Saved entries
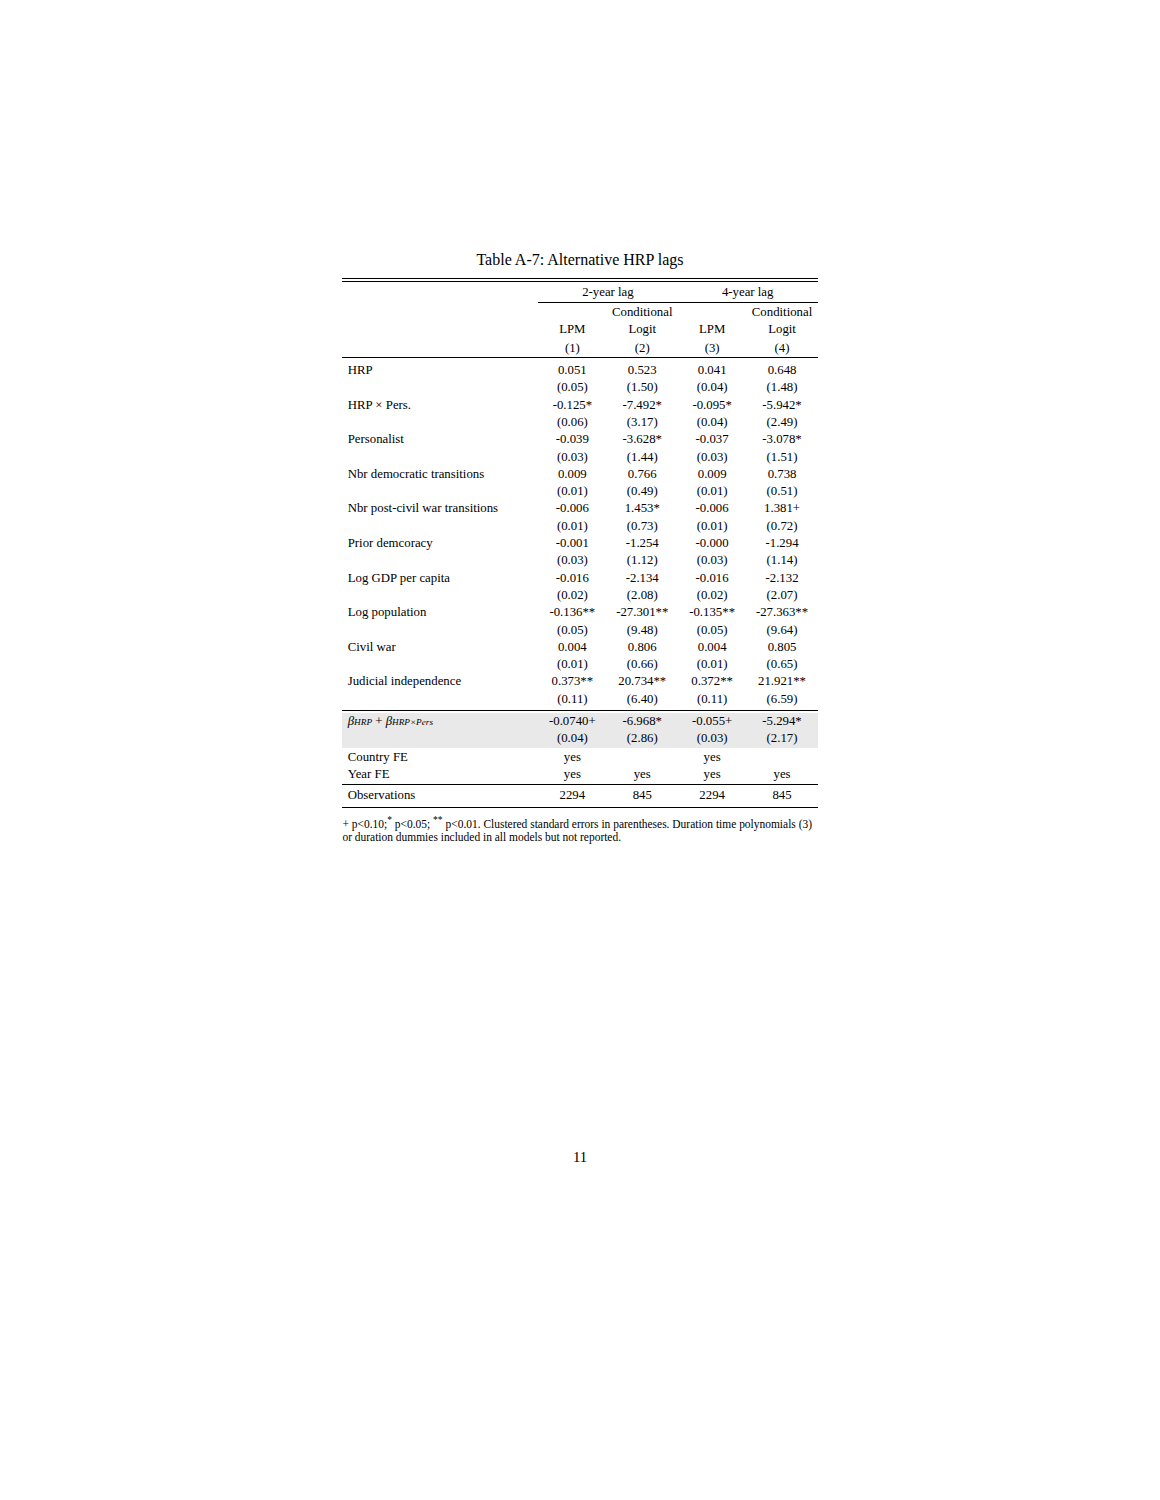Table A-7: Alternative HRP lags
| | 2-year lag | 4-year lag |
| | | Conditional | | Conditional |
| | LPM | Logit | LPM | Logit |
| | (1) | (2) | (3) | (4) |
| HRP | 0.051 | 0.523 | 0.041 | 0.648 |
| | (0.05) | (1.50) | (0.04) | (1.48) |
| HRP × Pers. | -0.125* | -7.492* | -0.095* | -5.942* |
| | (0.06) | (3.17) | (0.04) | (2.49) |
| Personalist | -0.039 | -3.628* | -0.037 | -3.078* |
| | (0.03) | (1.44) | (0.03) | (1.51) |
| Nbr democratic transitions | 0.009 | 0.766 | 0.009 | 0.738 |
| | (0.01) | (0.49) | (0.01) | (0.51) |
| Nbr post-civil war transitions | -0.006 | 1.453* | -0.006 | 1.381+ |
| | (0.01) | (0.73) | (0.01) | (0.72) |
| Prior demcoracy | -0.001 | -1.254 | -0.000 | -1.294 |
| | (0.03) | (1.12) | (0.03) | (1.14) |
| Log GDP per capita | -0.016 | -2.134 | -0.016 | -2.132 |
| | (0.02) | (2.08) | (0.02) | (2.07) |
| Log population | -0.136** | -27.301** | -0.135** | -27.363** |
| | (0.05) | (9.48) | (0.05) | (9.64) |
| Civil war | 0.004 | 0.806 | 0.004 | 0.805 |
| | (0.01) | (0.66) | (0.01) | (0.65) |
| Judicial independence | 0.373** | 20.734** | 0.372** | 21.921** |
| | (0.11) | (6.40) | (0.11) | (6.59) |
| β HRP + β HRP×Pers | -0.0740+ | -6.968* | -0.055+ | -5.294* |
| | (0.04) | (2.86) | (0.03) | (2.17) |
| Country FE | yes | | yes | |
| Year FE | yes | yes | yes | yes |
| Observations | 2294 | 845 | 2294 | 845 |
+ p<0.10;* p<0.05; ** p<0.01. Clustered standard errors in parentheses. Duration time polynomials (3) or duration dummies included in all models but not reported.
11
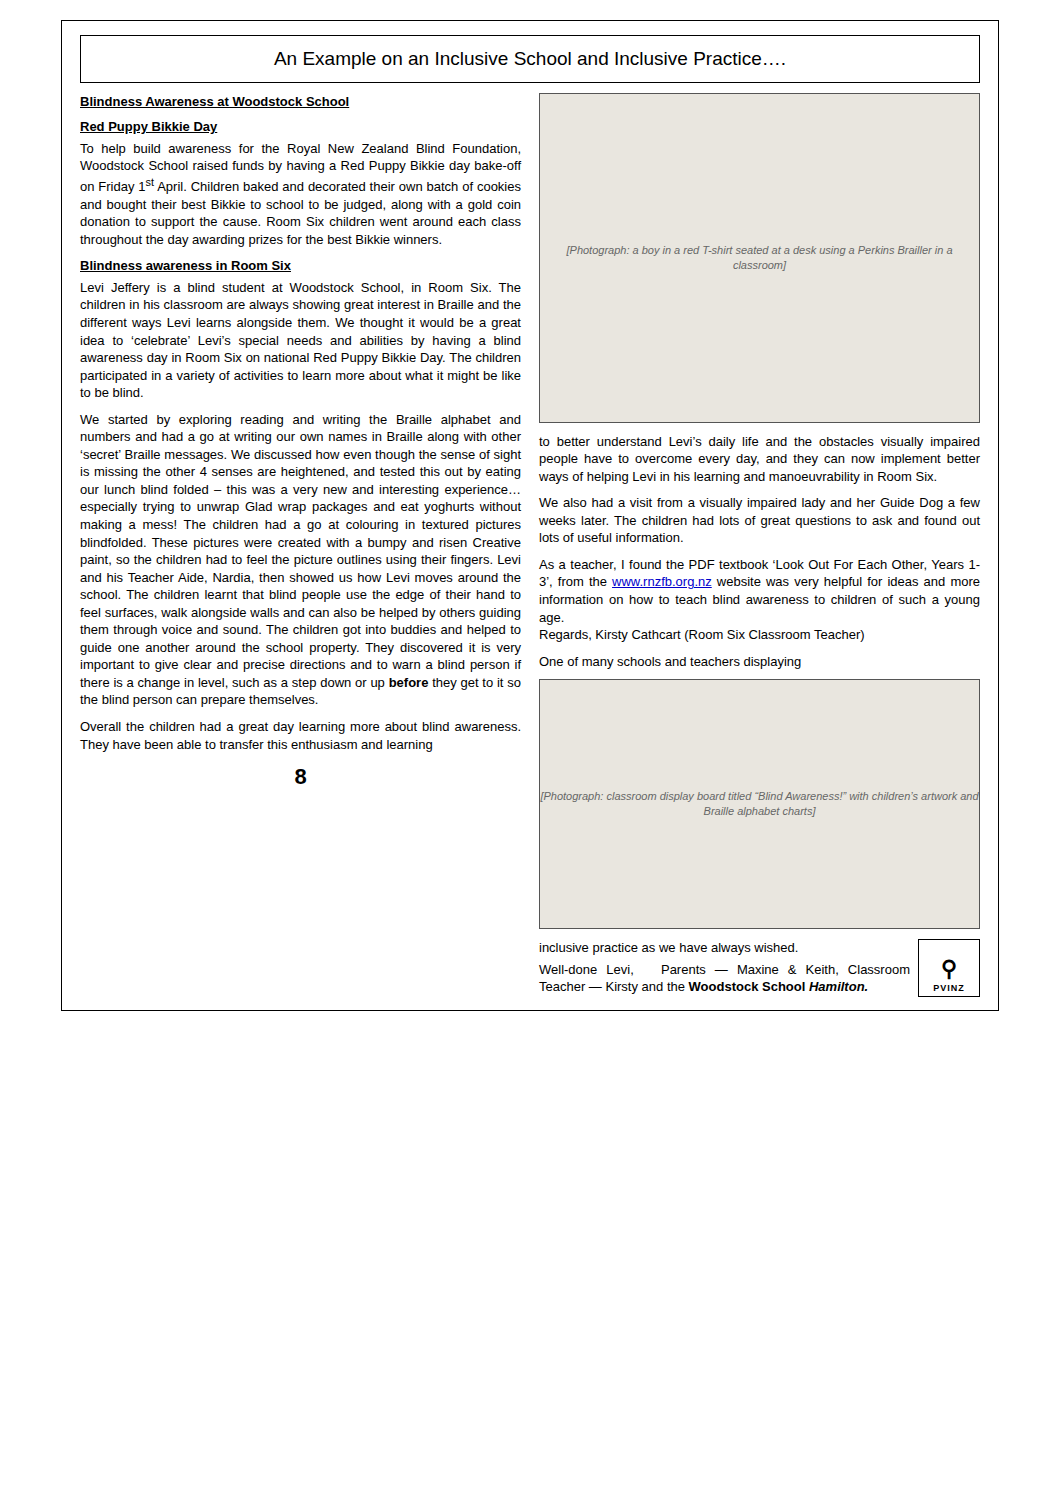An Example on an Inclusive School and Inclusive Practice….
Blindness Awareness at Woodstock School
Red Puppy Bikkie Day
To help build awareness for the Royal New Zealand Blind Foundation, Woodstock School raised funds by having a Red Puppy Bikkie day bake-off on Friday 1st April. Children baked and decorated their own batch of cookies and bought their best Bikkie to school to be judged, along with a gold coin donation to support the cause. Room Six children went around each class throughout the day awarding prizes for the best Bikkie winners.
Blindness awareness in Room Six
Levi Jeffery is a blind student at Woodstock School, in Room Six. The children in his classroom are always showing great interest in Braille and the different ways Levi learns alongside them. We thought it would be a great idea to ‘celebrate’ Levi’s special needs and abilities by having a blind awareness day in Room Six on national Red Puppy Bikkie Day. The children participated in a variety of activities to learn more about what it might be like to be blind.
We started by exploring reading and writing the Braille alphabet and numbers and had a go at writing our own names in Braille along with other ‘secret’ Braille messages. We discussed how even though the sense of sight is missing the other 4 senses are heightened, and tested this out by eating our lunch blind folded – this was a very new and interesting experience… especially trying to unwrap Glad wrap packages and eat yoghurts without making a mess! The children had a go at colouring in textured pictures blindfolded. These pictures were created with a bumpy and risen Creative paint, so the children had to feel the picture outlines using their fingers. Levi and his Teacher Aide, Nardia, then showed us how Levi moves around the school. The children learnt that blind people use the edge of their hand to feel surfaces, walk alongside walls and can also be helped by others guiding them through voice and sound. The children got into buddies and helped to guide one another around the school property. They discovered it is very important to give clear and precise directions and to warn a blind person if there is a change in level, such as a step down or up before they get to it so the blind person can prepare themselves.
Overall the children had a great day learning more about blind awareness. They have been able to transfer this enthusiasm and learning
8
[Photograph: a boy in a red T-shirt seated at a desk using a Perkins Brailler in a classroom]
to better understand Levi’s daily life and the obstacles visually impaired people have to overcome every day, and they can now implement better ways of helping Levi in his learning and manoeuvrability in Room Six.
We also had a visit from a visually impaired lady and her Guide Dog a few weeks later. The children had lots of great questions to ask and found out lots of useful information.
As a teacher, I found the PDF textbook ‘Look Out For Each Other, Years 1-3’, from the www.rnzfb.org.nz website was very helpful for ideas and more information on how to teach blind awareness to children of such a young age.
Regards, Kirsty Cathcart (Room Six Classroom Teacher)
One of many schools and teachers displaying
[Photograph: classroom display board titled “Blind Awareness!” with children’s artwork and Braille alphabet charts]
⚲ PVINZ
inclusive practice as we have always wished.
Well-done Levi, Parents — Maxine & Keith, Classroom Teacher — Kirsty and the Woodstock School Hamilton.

→ WORK ITEM: Your task is to reproduce exactly the lines from the start of the data above through the line containing "(0.01) | (0.65) |", leaving every picture out.

→ ANSWER:
Table A-7: Alternative HRP lags
| | 2-year lag | 4-year lag |
| | | Conditional | | Conditional |
| | LPM | Logit | LPM | Logit |
| | (1) | (2) | (3) | (4) |
| HRP | 0.051 | 0.523 | 0.041 | 0.648 |
| | (0.05) | (1.50) | (0.04) | (1.48) |
| HRP × Pers. | -0.125* | -7.492* | -0.095* | -5.942* |
| | (0.06) | (3.17) | (0.04) | (2.49) |
| Personalist | -0.039 | -3.628* | -0.037 | -3.078* |
| | (0.03) | (1.44) | (0.03) | (1.51) |
| Nbr democratic transitions | 0.009 | 0.766 | 0.009 | 0.738 |
| | (0.01) | (0.49) | (0.01) | (0.51) |
| Nbr post-civil war transitions | -0.006 | 1.453* | -0.006 | 1.381+ |
| | (0.01) | (0.73) | (0.01) | (0.72) |
| Prior demcoracy | -0.001 | -1.254 | -0.000 | -1.294 |
| | (0.03) | (1.12) | (0.03) | (1.14) |
| Log GDP per capita | -0.016 | -2.134 | -0.016 | -2.132 |
| | (0.02) | (2.08) | (0.02) | (2.07) |
| Log population | -0.136** | -27.301** | -0.135** | -27.363** |
| | (0.05) | (9.48) | (0.05) | (9.64) |
| Civil war | 0.004 | 0.806 | 0.004 | 0.805 |
| | (0.01) | (0.66) | (0.01) | (0.65) |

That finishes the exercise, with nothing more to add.